How to iron suit or a blazer part 3

Make Your Suits Stay in High Standard!

          How to iron suit or a blazer part 3

Tips on how to iron a suit or a blazer, number 5:

A quality handmade jacket is always identifiable by the lapel roll, cheap suits or some that were pressed cheaply have very flat pressed lapel area and you should avoid that at all cost because it makes it look cheap and you do not want that. To increase the lapel roll you can even iron the lapel in the beginning part from the back which really helps to achieve this beautifully bespoke style roll. Do not iron over the lapel line and that is folded because otherwise, it is stiff and flat. Once you are done with that you could iron the back area of the jacket that is easy even on a regular iron board with a regular iron. Pay attention to the seams which are the center seam and try to not press hard on them but slightly on the side that way you will not see the pattern of the seams on the outside of the fabric. That is especially important with thinner or flimsy fabrics. The same is true when ironing, for example, the corners of your back vents. If you want a crisp result, you can use a clapper to get a nice crease.
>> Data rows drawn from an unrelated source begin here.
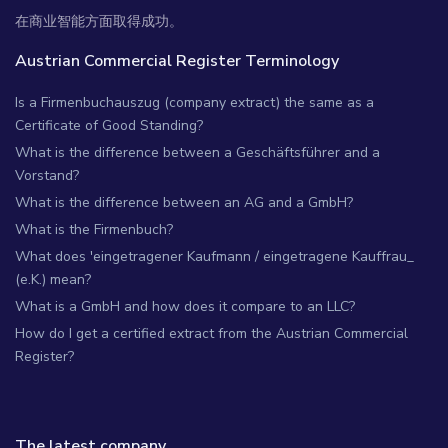
在商业智能方面取得成功。
Austrian Commercial Register Terminology
Is a Firmenbuchauszug (company extract) the same as a
Certificate of Good Standing?
What is the difference between a Geschäftsführer and a
Vorstand?
What is the difference between an AG and a GmbH?
What is the Firmenbuch?
What does 'eingetragener Kaufmann / eingetragene Kauffrau_
(e.K.) mean?
What is a GmbH and how does it compare to an LLC?
How do I get a certified extract from the Austrian Commercial
Register?
The latest company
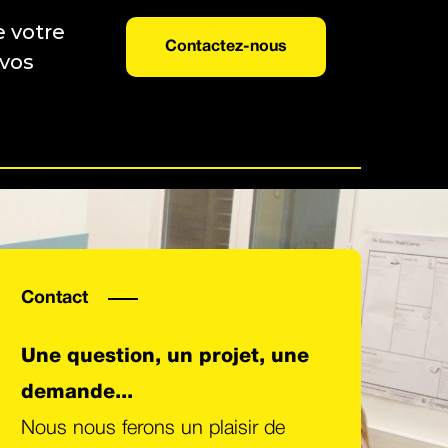
e votre
Contactez-nous
 vos
Contact
Une question, un projet, une
demande...
Nous nous ferons un plaisir de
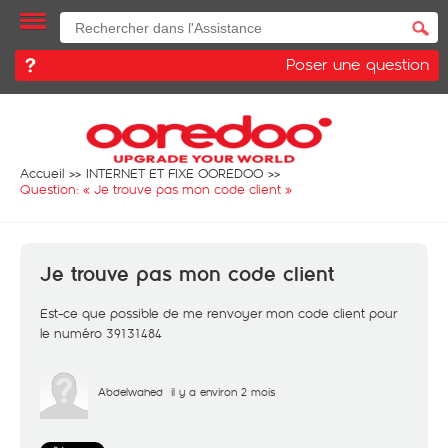
Poser une question
Accueil
INTERNET ET FIXE OOREDOO
Question: «
Je trouve pas mon code client
»
Je trouve pas mon code client
Est-ce que possible de me renvoyer mon code client pour
le numéro 39131484
Abdelwahed
il y a environ 2 mois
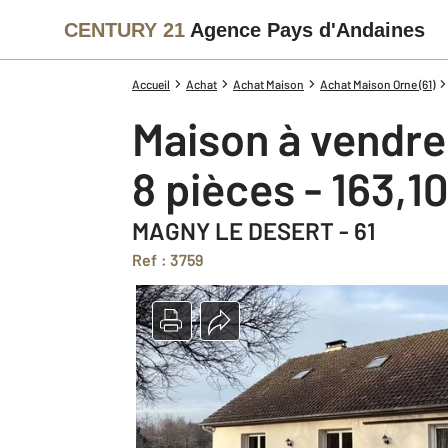
CENTURY 21
Agence Pays d'Andaines
Accueil
Achat
Achat Maison
Achat Maison Orne (61)
Maison à vendre
8 pièces - 163,1
MAGNY LE DESERT - 61
Ref : 3759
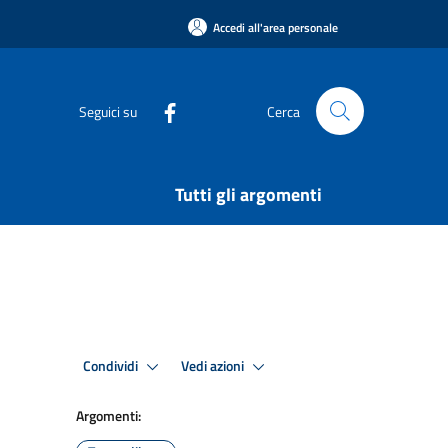
Accedi all'area personale
Seguici su
Cerca
Tutti gli argomenti
Condividi
Vedi azioni
Argomenti:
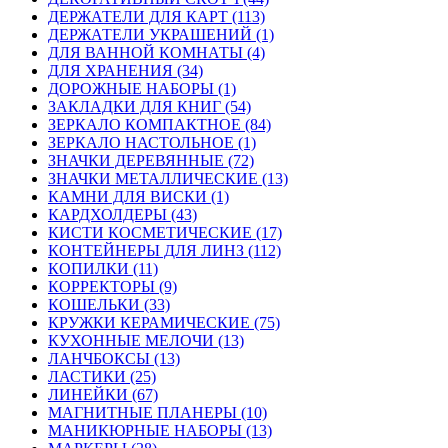
ДЕРЖАТЕЛИ ДЛЯ КАРТ (113)
ДЕРЖАТЕЛИ УКРАШЕНИЙ (1)
ДЛЯ ВАННОЙ КОМНАТЫ (4)
ДЛЯ ХРАНЕНИЯ (34)
ДОРОЖНЫЕ НАБОРЫ (1)
ЗАКЛАДКИ ДЛЯ КНИГ (54)
ЗЕРКАЛО КОМПАКТНОЕ (84)
ЗЕРКАЛО НАСТОЛЬНОЕ (1)
ЗНАЧКИ ДЕРЕВЯННЫЕ (72)
ЗНАЧКИ МЕТАЛЛИЧЕСКИЕ (13)
КАМНИ ДЛЯ ВИСКИ (1)
КАРДХОЛДЕРЫ (43)
КИСТИ КОСМЕТИЧЕСКИЕ (17)
КОНТЕЙНЕРЫ ДЛЯ ЛИНЗ (112)
КОПИЛКИ (11)
КОРРЕКТОРЫ (9)
КОШЕЛЬКИ (33)
КРУЖКИ КЕРАМИЧЕСКИЕ (75)
КУХОННЫЕ МЕЛОЧИ (13)
ЛАНЧБОКСЫ (13)
ЛАСТИКИ (25)
ЛИНЕЙКИ (67)
МАГНИТНЫЕ ПЛАНЕРЫ (10)
МАНИКЮРНЫЕ НАБОРЫ (13)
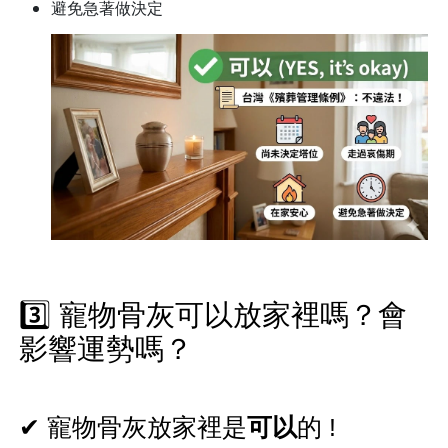
避免急著做決定
3️⃣ 寵物骨灰可以放家裡嗎？會
影響運勢嗎？
✔ 寵物骨灰放家裡是
可以
的 !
Tips on how to iron a suit or a blazer, number 6:

Next thing to do, is to iron sleeves and that is when a sleeve board comes in really handy. Rather than ironing two layers of fabric at the same time, you should have one layer of fabric but a sleeve is usually never just straight. It always has a slight curve and you want to maintain the curve by ironing in that same fashion, it is a little challenge but you can do it by following the patterns on the jacket sleeve. If there is no pattern simply take that motion in a slight banana curve.